Jones's brand of automatic illustration creates the conditions for the Internet to narrate what he describes as the "unspoken manias and taboos of contemporary society," reformulating the Surrealist practice of automatic writing for a digital age. The project also takes on the inherently fraught nature of translation (both between languages and between media), and poses questions about the status of authorship in contemporary culture. Jones, via Heraclitus and his translators, provides a structure through which to view a seemingly random grouping of images, themselves created by an unwitting collaboration of anonymous and disembodied cultural producers whose pictures have found their way online. As such, the show sheds light on the ways in which the intellectual production of an entire society can be instrumentalized, for economic benefit, in the name of technology and power.

In 2013, William E. Jones was the subject of recent solo exhibitions at the Saint Louis Art Museum and the Wexner Center for the Arts, Columbus, OH. His work has also been featured in solo exhibitions and programs at the Museum of Modern Art, New York; Anthology Film Archives, New York; ar/ge kunst Gallery Museum, Bolzano, Italy; and Tate Modern, London, among others.
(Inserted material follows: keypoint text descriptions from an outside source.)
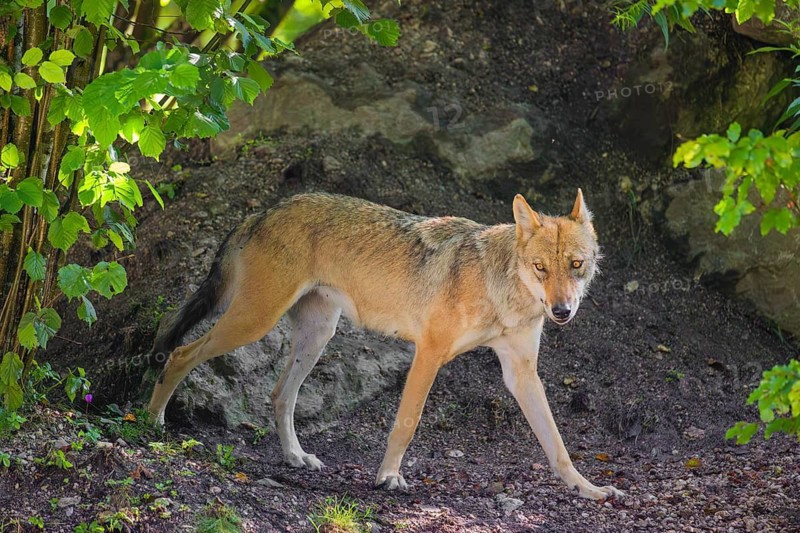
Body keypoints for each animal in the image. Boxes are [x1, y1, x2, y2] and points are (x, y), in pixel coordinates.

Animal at [148, 190, 623, 500]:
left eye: (576, 265)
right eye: (540, 268)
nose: (561, 311)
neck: (501, 290)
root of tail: (262, 211)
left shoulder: (521, 373)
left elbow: (557, 445)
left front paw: (589, 489)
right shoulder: (428, 353)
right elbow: (406, 423)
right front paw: (388, 477)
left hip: (317, 337)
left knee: (280, 394)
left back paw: (296, 457)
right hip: (254, 324)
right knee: (179, 354)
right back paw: (151, 424)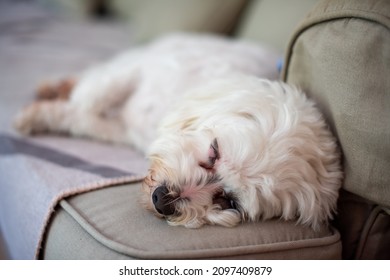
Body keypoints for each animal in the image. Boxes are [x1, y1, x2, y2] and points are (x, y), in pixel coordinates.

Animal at [15, 34, 342, 230]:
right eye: (214, 151)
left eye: (230, 202)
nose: (163, 199)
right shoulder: (139, 70)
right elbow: (91, 98)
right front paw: (32, 116)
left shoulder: (120, 129)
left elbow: (82, 117)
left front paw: (44, 115)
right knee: (88, 79)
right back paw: (53, 87)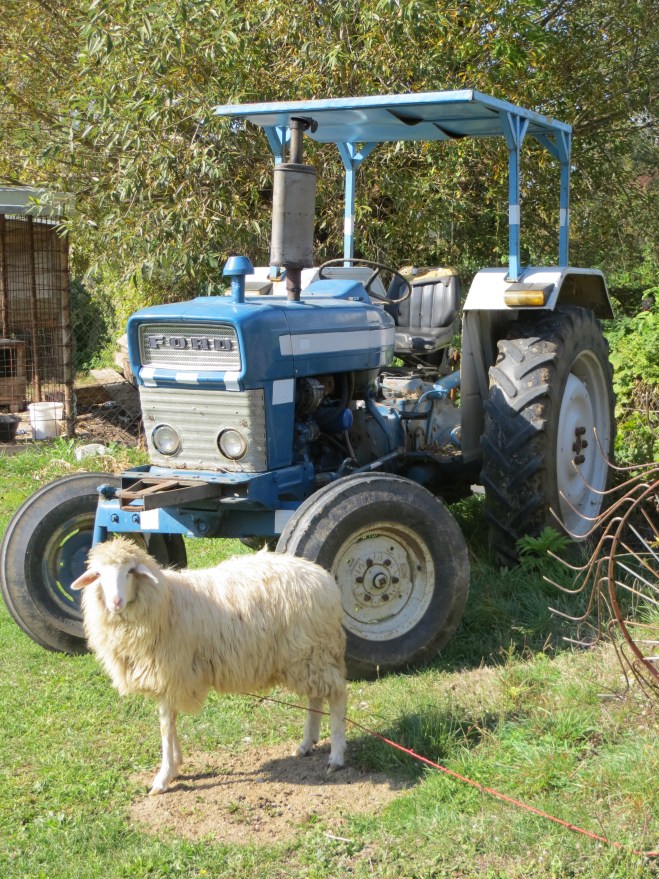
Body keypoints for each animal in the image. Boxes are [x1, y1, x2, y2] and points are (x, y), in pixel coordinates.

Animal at [71, 536, 347, 795]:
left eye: (130, 571)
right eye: (98, 575)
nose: (115, 602)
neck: (163, 602)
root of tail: (325, 579)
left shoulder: (172, 672)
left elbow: (165, 726)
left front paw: (164, 775)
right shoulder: (168, 679)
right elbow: (169, 721)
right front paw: (176, 763)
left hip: (312, 651)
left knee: (336, 695)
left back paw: (336, 756)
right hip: (308, 657)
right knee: (315, 696)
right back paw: (306, 744)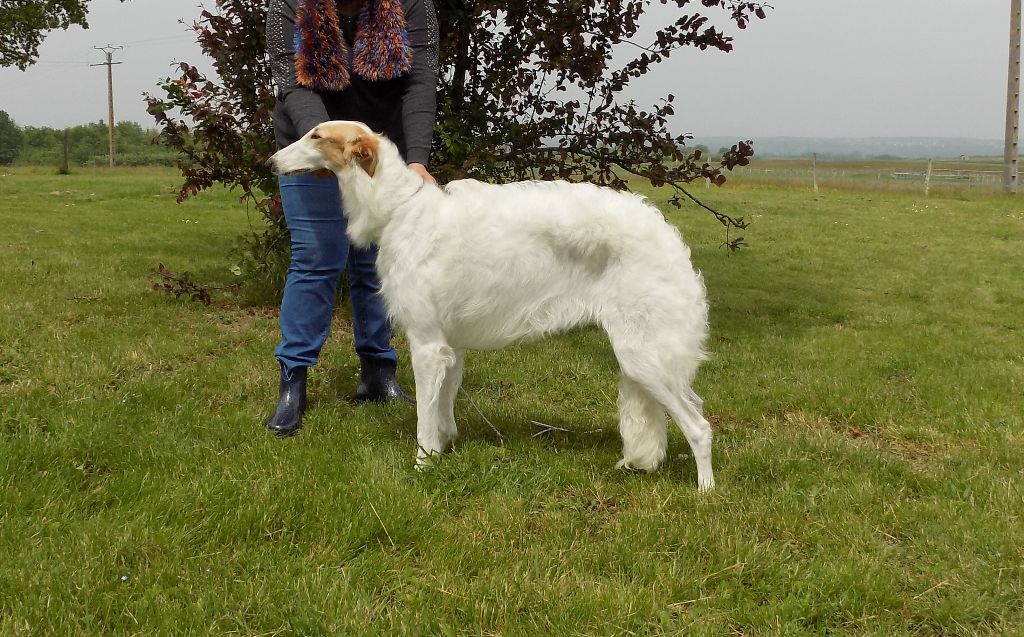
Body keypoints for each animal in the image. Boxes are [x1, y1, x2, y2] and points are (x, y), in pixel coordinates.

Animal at [272, 122, 720, 491]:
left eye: (316, 135)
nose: (271, 160)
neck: (402, 209)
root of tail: (667, 236)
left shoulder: (427, 344)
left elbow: (424, 419)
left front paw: (422, 465)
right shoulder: (451, 347)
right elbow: (443, 410)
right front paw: (444, 449)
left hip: (642, 356)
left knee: (700, 427)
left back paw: (705, 491)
Recent group exhibitions include The Past is Present, Museum of Contemporary Art Detroit; Les Dérives de l'imaginaire, Palais de Tokyo, Paris; More American Photographs, CCA Wattis Institute for Contemporary Arts, San Francisco, Wexner Center for the Arts, Columbus, OH and California Museum of Photography, University of California, Riverside; Desire, Bergen Kunstmuseum, Norway; RAY 2012 Fotografieprojekte Frankfurt/RheinMain, MMK Museum für Moderne Kunst, Frankfurt; "Untitled" (Death by Gun), 12th Istanbul Biennial; Time Again, SculptureCenter, New York; and The Spectacular of Vernacular, Walker Art Center, Minneapolis. Earlier this year he curated Imitation of Christ at the Hammer Museum, Los Angeles; the book that accompanied the exhibition, published by MACK, was recently named by Time as one of the best photo books of 2013.